I have heavily edited the “Kill Words” novel. I chopped thousands of words from the beginning. Words that introduced my protagonist, her life, her concerns and worries. Good stuff right? Not really. Not if
you’re a reader that wants to be pulled in and transported from real life into a fictional world. I chopped until the story begins right at the precipice of disaster. It was a mind blowing realization that the story became powerful not weak when the word count took a hit. But that’s not what this post is about.

It’s about this, even though starting without much introduction or information about my protagonist, with no leading up to the moment when trouble really invades her life, the fact is, she had a life before the story begins. At least, writer, the protagonist should have a life. A character sketch is essential before and during the crafting of a novel but if you stop there, you’re falling short of having a strong scaffold to construct the plot.

How important is it to know your characters, especially the main characters? In my experience it is the single, most important part of producing a cohesive, sound and meaningful novel. It doesn’t matter if you’re a plotter with an outline or storyboard, or a Panster making up the story as you go, creating a lifetime of memories and history for your characters is essential.

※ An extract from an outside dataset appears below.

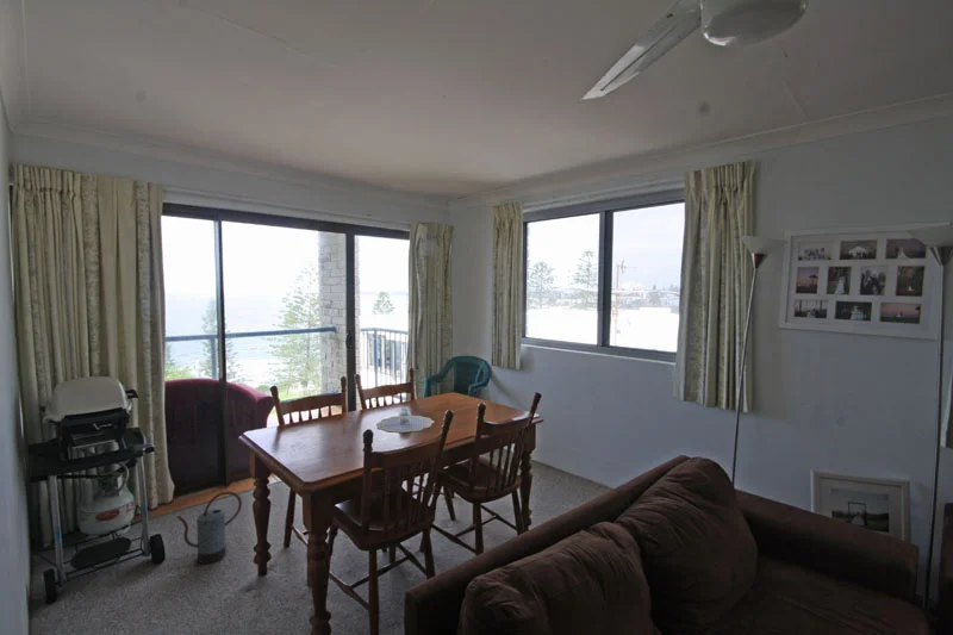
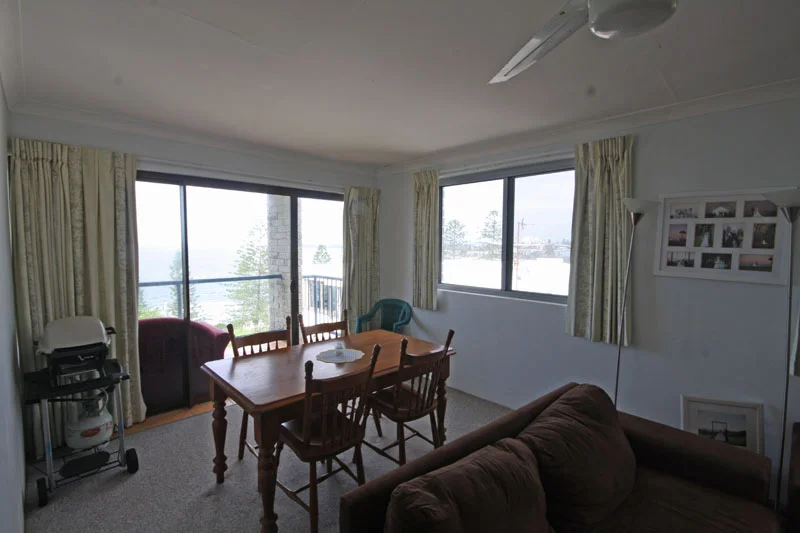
- watering can [176,491,243,565]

I had Maisey’s life mapped out in the original beginning of the novel. When I cut it away I almost didn’t notice that she was undefinable without that cumbersome introductory tether. That is until I asked myself a question. What happened in Maisey’s life just before the story began?
I started with answering that question for six months ago, but then brought it in closer and closer until I asked what was she doing and thinking the hour before the story began.
With that exercise, Maisey broke open wide and I saw inside her, who she was at that moment and why her first interactions with Tyler were the catalyst of her metamorphosis. I answered the questions by free style writing with no rules about sentence structure, punctuation, order. Really, it was a conversation, typed as my imagination dictated it to my fingers. That allowed an unbroken flow and felt like stream of consciousness from Maisey. The end result is I was able to revise with confidence which comes through as depth in my character that translates to the reader easily relating as though she is a real person and they want to know what happens to her.
Is character history important for a great story? You bet, but it doesn’t have to show in detailed flashbacks or story set-up that tries to veil information with nostalgia or lapses into internal conversation. Just know what your character’s life was about a year before the story, a week, an hour, and then boom, start the novel.

Write on people! NaNoWriMo warriors, get cracking on those revisions or stop and have a conversation with your characters.